------ Ausgangstext ------

Aktuelle Herausforderungen bei Hepatitis C im Fokus: Parlamentarisches Frühstück
Gilead Sciences lud am 13. November 2025 zu einem parlamentarischen Frühstück ins Habel am Reichstag ein. Vertreter:innen aus Bundestag, Gesundheitswesen, Wissenschaft und Zivilgesellschaft diskutierten den aktuellen Stand der Umsetzung der nationalen BIS-2030-Ziele und erörterten politische Maßnahmen, um die Eliminierung von Hepatitis C zu beschleunigen. Die Veranstaltung bot eine kompakte Plattform für einen sachlichen, lösungsorientierten Austausch zwischen Politik und Praxis.
Ein zentrales Thema war die bestehende Lücke zwischen politischen Zielvorgaben und der Versorgungspraxis. Nach wie vor bleibt ein erheblicher Teil der Menschen mit Hepatitis C unentdeckt und erreicht die regulären Versorgungsstrukturen nicht. Serdar Yüksel, MdB und Berichterstatter für HCV, betonte die Bedeutung pragmatischer Lösungen und klarer Verantwortlichkeiten, damit Testangebote, Nachverfolgung und Therapie nahtlos ineinandergreifen. Besonders hervorgehoben wurden Settings mit hoher Prävalenz – etwa Justizvollzugsanstalten –, in denen gezielte Screeningmaßnahmen einen besonders großen Effekt haben können.

------

■ Bitte bearbeiten ■
1/ Beantworten Sie zum Text über das parlamentarische Frühstück zu Hepatitis C diese Fragen:
(a) An welchem Datum lud Gilead Sciences zu dem Frühstück ein?
(b) Welche Funktion hat Serdar Yüksel?
(c) Welche Einrichtungen werden als Beispiel für Settings mit hoher Prävalenz genannt?
2/ Schreiben Sie aus dem Text über das parlamentarische Frühstück zu Hepatitis C die Stelle ab, die mit „Aktuelle Herausforderungen bei“ beginnt und bis „Politik und Praxis.“ reicht.
3/ Setzen Sie den Text über das parlamentarische Frühstück zu Hepatitis C im Anschluss an seinen letzten Satz fort.

------ Bereitgestelltes Material ------

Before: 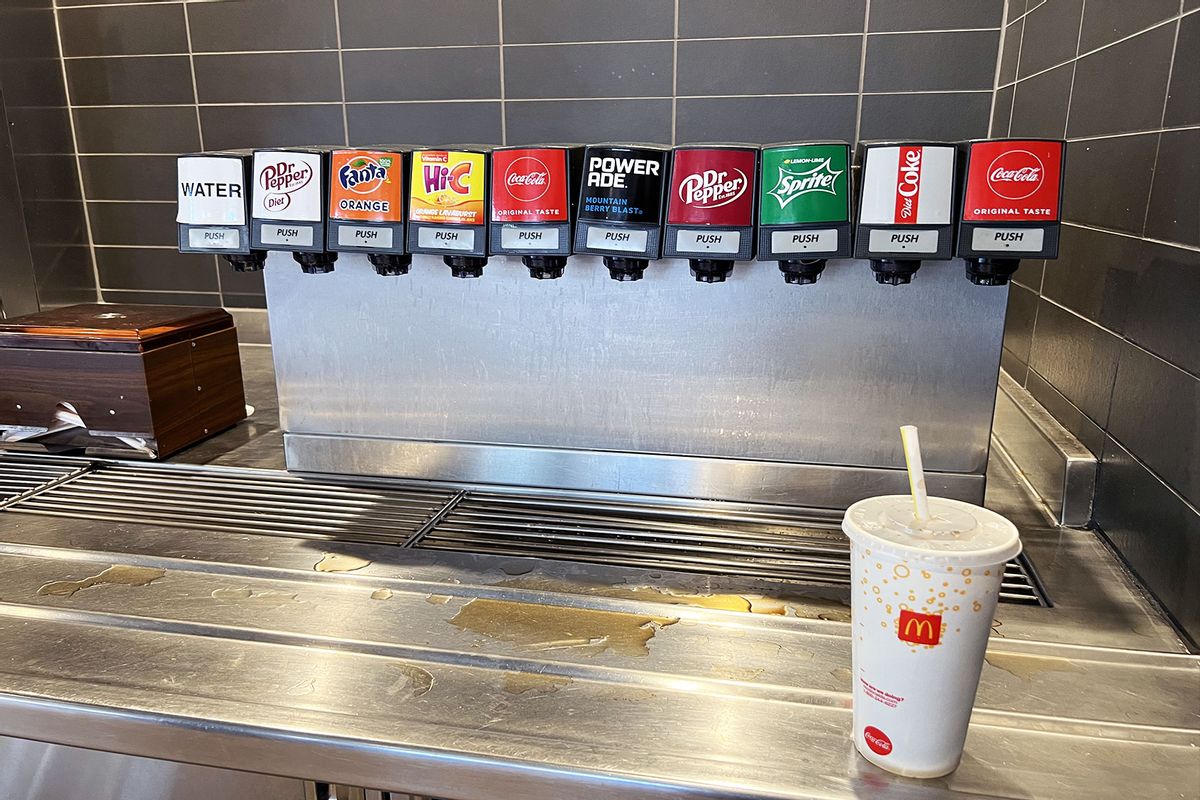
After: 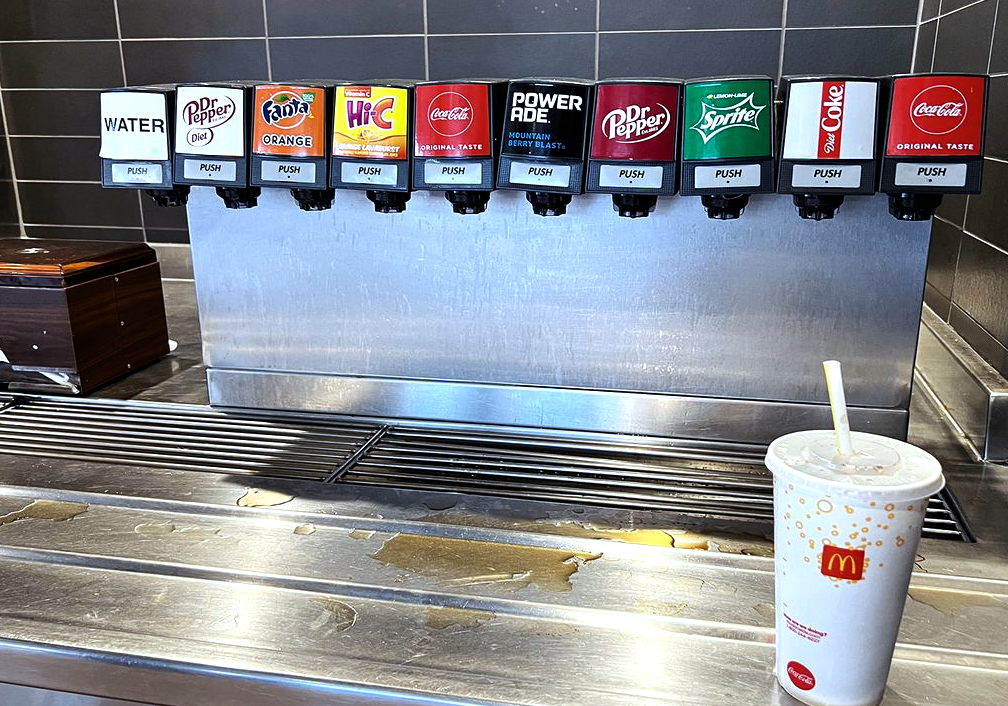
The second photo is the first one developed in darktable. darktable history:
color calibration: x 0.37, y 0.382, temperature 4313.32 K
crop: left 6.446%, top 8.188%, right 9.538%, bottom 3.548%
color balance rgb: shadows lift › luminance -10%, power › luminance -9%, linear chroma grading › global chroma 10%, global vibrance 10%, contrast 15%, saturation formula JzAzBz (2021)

------
------ Bereitgestelltes Material ------

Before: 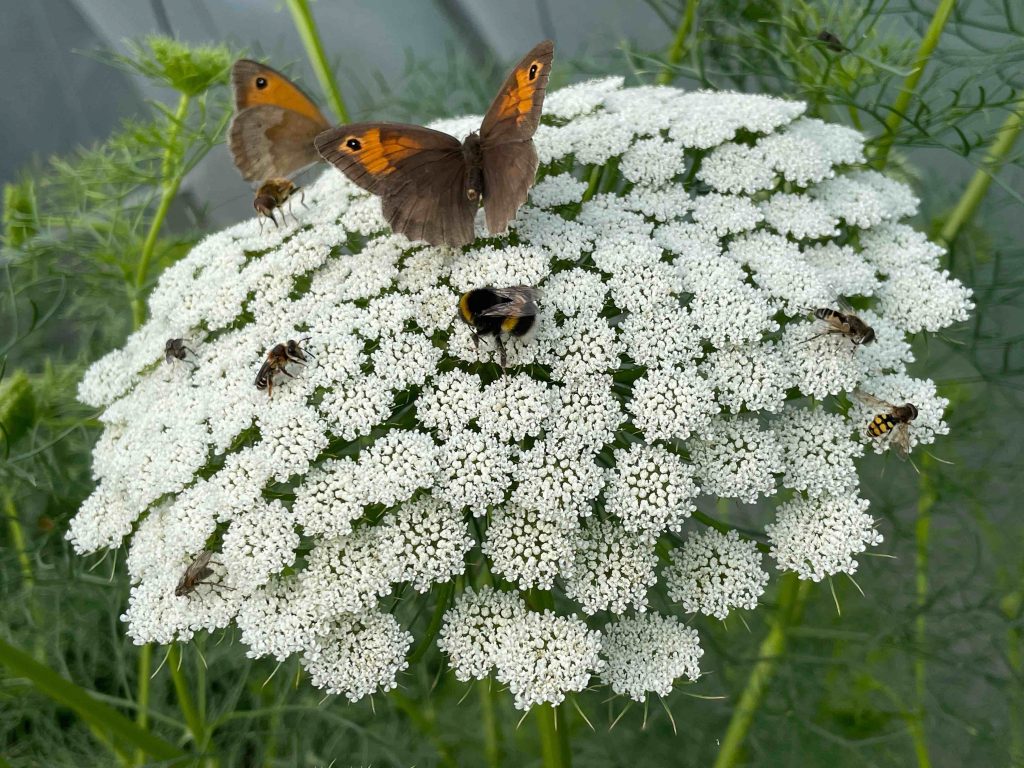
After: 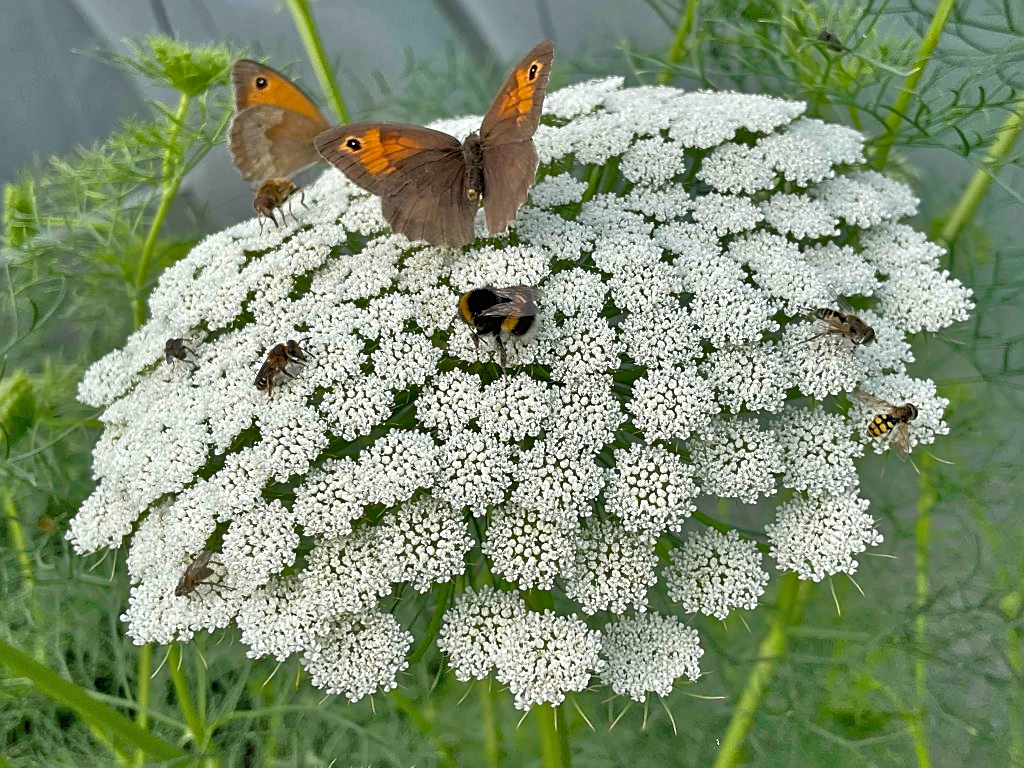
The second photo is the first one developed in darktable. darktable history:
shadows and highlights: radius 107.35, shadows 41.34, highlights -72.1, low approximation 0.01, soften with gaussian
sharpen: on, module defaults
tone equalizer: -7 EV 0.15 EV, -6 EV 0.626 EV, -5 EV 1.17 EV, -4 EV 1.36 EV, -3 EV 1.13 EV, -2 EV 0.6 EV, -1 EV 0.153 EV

------

■ Lösungen zur Übung ■
1/
(a) Am 13. November 2025.
(b) Er ist MdB und Berichterstatter für HCV.
(c) Justizvollzugsanstalten.

2/
Aktuelle Herausforderungen bei Hepatitis C im Fokus: Parlamentarisches Frühstück
Gilead Sciences lud am 13. November 2025 zu einem parlamentarischen Frühstück ins Habel am Reichstag ein. Vertreter:innen aus Bundestag, Gesundheitswesen, Wissenschaft und Zivilgesellschaft diskutierten den aktuellen Stand der Umsetzung der nationalen BIS-2030-Ziele und erörterten politische Maßnahmen, um die Eliminierung von Hepatitis C zu beschleunigen. Die Veranstaltung bot eine kompakte Plattform für einen sachlichen, lösungsorientierten Austausch zwischen Politik und Praxis.

3/
Intensiv diskutiert wurden strukturelle Hemmnisse, darunter Brüche zwischen ambulanter und stationärer Versorgung, fehlende vorfinanzierte Studienkapazitäten sowie abrechnungstechnische und regulatorische Barrieren. Anhand praktischer Beispiele zeigte sich, dass technische Lösungen allein nicht ausreichen: Entscheidend sind koordinierende Akteur:innen vor Ort, beispielsweise Patientenmanager:innen, sowie klar definierte Schnittstellen, die eine schnelle Überführung diagnostizierter Personen in die Behandlung sicherstellen.
Der Fokus der Gespräche lag auf praxisnahen Ansätzen. Prof. Florian van Bömmel präsentierte das Projekt „Leipzig ohne Hepatitis“ und verdeutlichte, wie vernetzte Versorgungspfade von der Diagnose bis zur Therapie Behandlungszeiten verkürzen können. Joe Bausch, ehemaliger Gefängnisarzt und Tatort-Schauspieler, plädierte für niedrigschwellige Angebote mit kurzen Wegen und festen Ansprechpartner:innen. Freiwillige Testangebote in Notaufnahmen sowie mobile Teststellen wurden als wirksame Instrumente genannt, um bislang schwer erreichbare Bevölkerungsgruppen einzubinden.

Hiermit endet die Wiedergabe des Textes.